Ter feito duas cesáreas anteriormente também não é indicação absoluta
de necessidade de nova cesárea. Como o útero tem cicatrizes de operações
anteriores, elas podem se romper durante o parto normal. 'Mas a
literatura médica indica que a mulher tem o direito de tentar porque o
risco absoluto é baixo, de menos de 1%', afirma o obstetra Jorge Kuhn.
'Se os pais acharem que ainda assim é um risco alto, é melhor nem
tentar.'
Informação
Os obstetras ouvidos pela BBC Brasil são unânimes numa questão: a melhor forma da mãe tomar uma decisão é informar-se. É possível consultar os sites da Febrasgo e da Associação Médica Brasileira, órgãos que publicam diretrizes sobre partos normais e cesarianas. Os colégios de ginecologia e obstetrícia dos Estados Unidos, da Austrália, do Canadá e do Reino Unido servem de referência para profissionais de todo o mundo.
'Se a mulher não vai atrás de informação, ela dá ouvidos aos relatos de
amigas e parentes. Muitas dessas mulheres fizeram cesáreas por razões
que consideram justificáveis, mas que não são', afirma Kuhn. 'A mãe
também pensa que o médico estudou muito para se formar e que não tem
autoridade para questioná-lo. Mas é importante que ela saiba as
indicações reais e seus direitos para ser a protagonista de seu parto,
em vez de delegar isso ao obstetra.'
Caso a mulher opte pelo parto normal, é indicado que ela descreva num
documento o plano de parto, como gostaria de ser tratada antes, durante e
depois, deixando suas preferências claras para a equipe médica. São
importantes dados como quem será o acompanhante, as intervenções médicas
bem-vindas ou não e se quer dar de mamar logo depois do bebê nascer.

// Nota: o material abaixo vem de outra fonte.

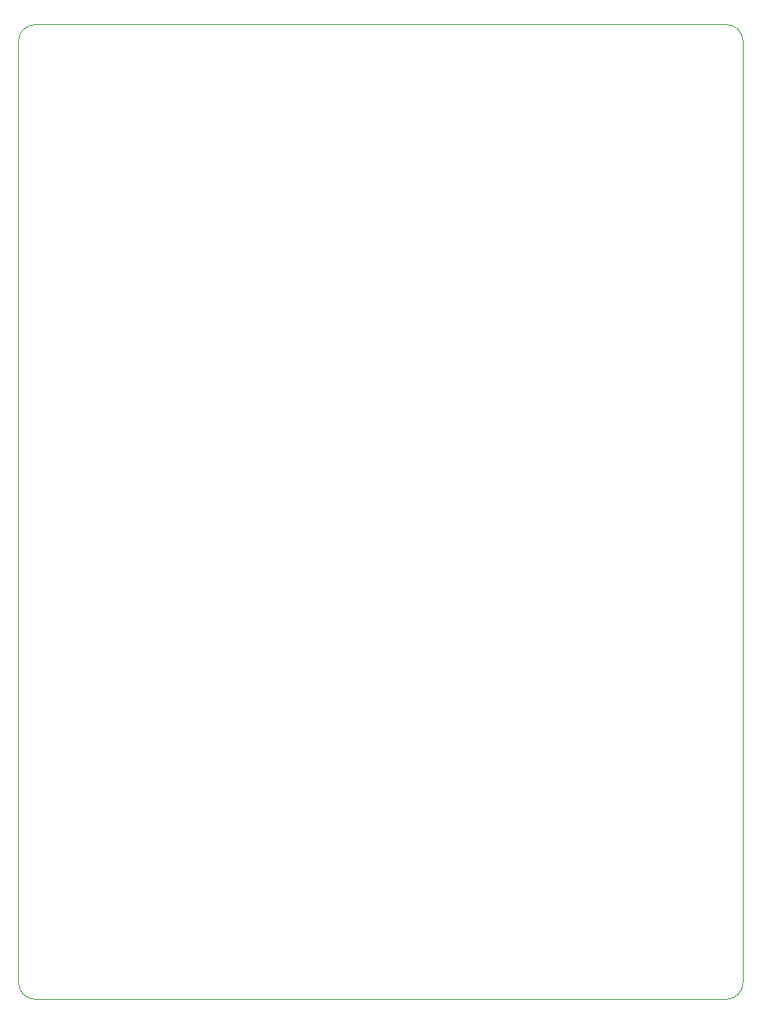
<source format=gbr>
%TF.GenerationSoftware,KiCad,Pcbnew,9.0.3*%
%TF.CreationDate,2025-08-01T09:54:24-04:00*%
%TF.ProjectId,ECG,4543472e-6b69-4636-9164-5f7063625858,rev?*%
%TF.SameCoordinates,Original*%
%TF.FileFunction,Profile,NP*%
%FSLAX46Y46*%
G04 Gerber Fmt 4.6, Leading zero omitted, Abs format (unit mm)*
G04 Created by KiCad (PCBNEW 9.0.3) date 2025-08-01 09:54:24*
%MOMM*%
%LPD*%
G01*
G04 APERTURE LIST*
%TA.AperFunction,Profile*%
%ADD10C,0.050000*%
%TD*%
G04 APERTURE END LIST*
D10*
X173355000Y-132080000D02*
G75*
G02*
X171450000Y-133985000I-1905000J0D01*
G01*
X93980000Y-24765000D02*
X171450000Y-24765000D01*
X171450000Y-24765000D02*
G75*
G02*
X173355000Y-26670000I0J-1905000D01*
G01*
X93980000Y-133985000D02*
G75*
G02*
X92075000Y-132080000I0J1905000D01*
G01*
X173355000Y-26670000D02*
X173355000Y-132080000D01*
X171450000Y-133985000D02*
X93980000Y-133985000D01*
X92075000Y-26670000D02*
G75*
G02*
X93980000Y-24765000I1905000J0D01*
G01*
X92075000Y-132080000D02*
X92075000Y-26670000D01*
M02*

</source>
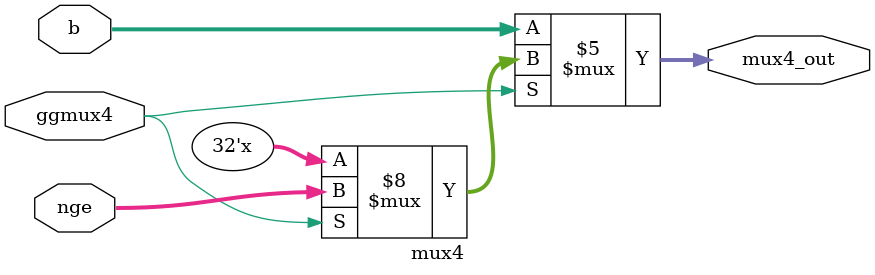
<source format=v>
`timescale 1ns/1ps

module mux4(
    input [31:0] nge,
    input [31:0] b,
    input ggmux4,
    output reg [31:0] mux4_out
);

always@(*)
begin
	if(ggmux4 == 1)begin
		mux4_out = nge;
	end
	if(ggmux4 == 0)begin
		mux4_out = b;
	end
end
// cambiar 0's y 1's si falla
endmodule
</source>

Assim, a mulher pode debater com o médico para que tudo fique
esclarecido. O plano de parto não tem validade legal, como um contrato,
mas aumenta as chances da mãe ter seu filho da forma como deseja. 'Não
quer dizer que isso será obedecido, mas garante um questionamento
jurídico se houver necessidade', explica a obstetriz Ana Cristina
Duarte, uma das principais vozes do movimento de humanização do parto no
país.
Se a mãe não tiver sua vontade respeitada ou sofrer algum tipo de
violência no parto, ela deve exigir uma cópia de seu prontuário no
hospital e denunciar o caso. É aconselhado escrever uma carta com os
detalhes do ocorrido. 'Envie para a ouvidoria do hospital com cópia para
a diretoria clínica, para a Secretaria Municipal de Saúde e para a
Secretaria Estadual de Saúde', diz Duarte.
A obstetriz acrescenta que, se o parto ocorreu em uma maternidade
particular, a diretoria do plano de saúde e a Agência Nacional de Saúde
Suplementar (ANS) também devem ser comunicadas. 'Se for um caso grave,
procure a ajuda de um advogado', afirma Duarte.